Opening Day of the baseball season prompts me to look at the scoreboard. One might have thought that last December’s “Surgery by Surgeons” decision at the Veterans Administration was a conclusive victory. Surprise! We have merely finished the second inning.
The first inning featured publication of the 1997 Optometric Eye Care Guide, which included VA optometric privileging for all laser surgery—subsequently rescinded. In the top of the second, an Oklahoma-licensed OD in Wichita, Kan., scored with laser privileges in the VA only to be refuted by outgoing VA Secretary Principi. Your Academy-led VETS Coalition generated serious support from Congress and veterans’ service organizations. Unfortunately, the onslaught of nonphysicians who would prefer to achieve surgical privileges through legislation and regulation rather than through education continues unabated, inning after inning. It’s time for Eye M.D.s to put on their game face.
It has been said, “All politics are local.” When a state legislative committee discusses scope of practice, its decision can swing on votes from Ada, Okla., as much as Oklahoma City. Personal, face-to-face contact with your state legislators is the most elementary form of positive professional relations. From Hawaii to Puerto Rico, we’ll face at least a dozen challenges this year over state scope statutes involving injections, invasive procedures and laser surgery. Beyond the patient care concerns these dangerous bills present, the ripple effect of ill-advised rulings could prejudice neighboring states and potentially collapse the VA’s recent decision.
Meanwhile, several state medical boards have relinquished partial or complete oversight of invasive procedures to nonphysician groups. The North Carolina Medical Board and the North Carolina Optometric Board continue to spar in court over injection privileges, costing both groups thousands of dollars annually. Politics are not only local, they are expensive, too.
We have many teammates to thank for the runs scored thus far. The AMA, the American College of Surgeons, the American Academy of Family Physicians and the American Osteopathic Association recognize that “Surgery by Surgeons” is not a partisan Eye M.D. chant. Our colleagues in ophthalmology specialty societies, led by the American Society of Cataract and Refractive Surgeons, the Association of Veterans Administration Ophthalmologists and the American University Professors of Ophthalmology, to name just a few, promote a consistent advocacy message.
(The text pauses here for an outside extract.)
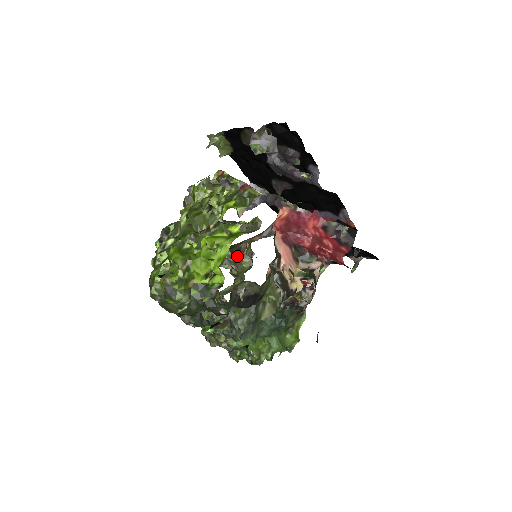
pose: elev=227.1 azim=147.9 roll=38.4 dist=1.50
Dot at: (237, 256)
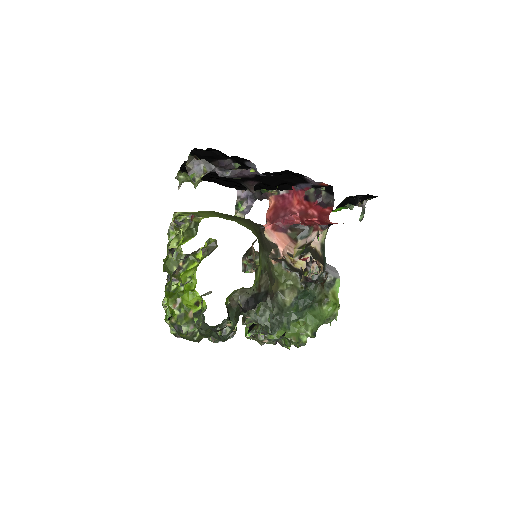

Our own family has grown closer. Through the Surgical Scope Fund, Eye M.D.s have found an effective and equitable way to band together in the name of quality eye care. This is not a PAC, and contributions are confidential and nondeductible. You can join the team and be sure funds will be used only to support quality surgical care. Help your state societies face the onslaught of optometric scope expansion.
Late last season, it was the voice of military veterans themselves who scored the winning run. The resounding sentiment of the patient prevailed in the VA policy reversal. As a veteran myself I ask you to go to bat for your patients and your profession by contributing to the Surgical Scope Fund (www.aao.org/ssf).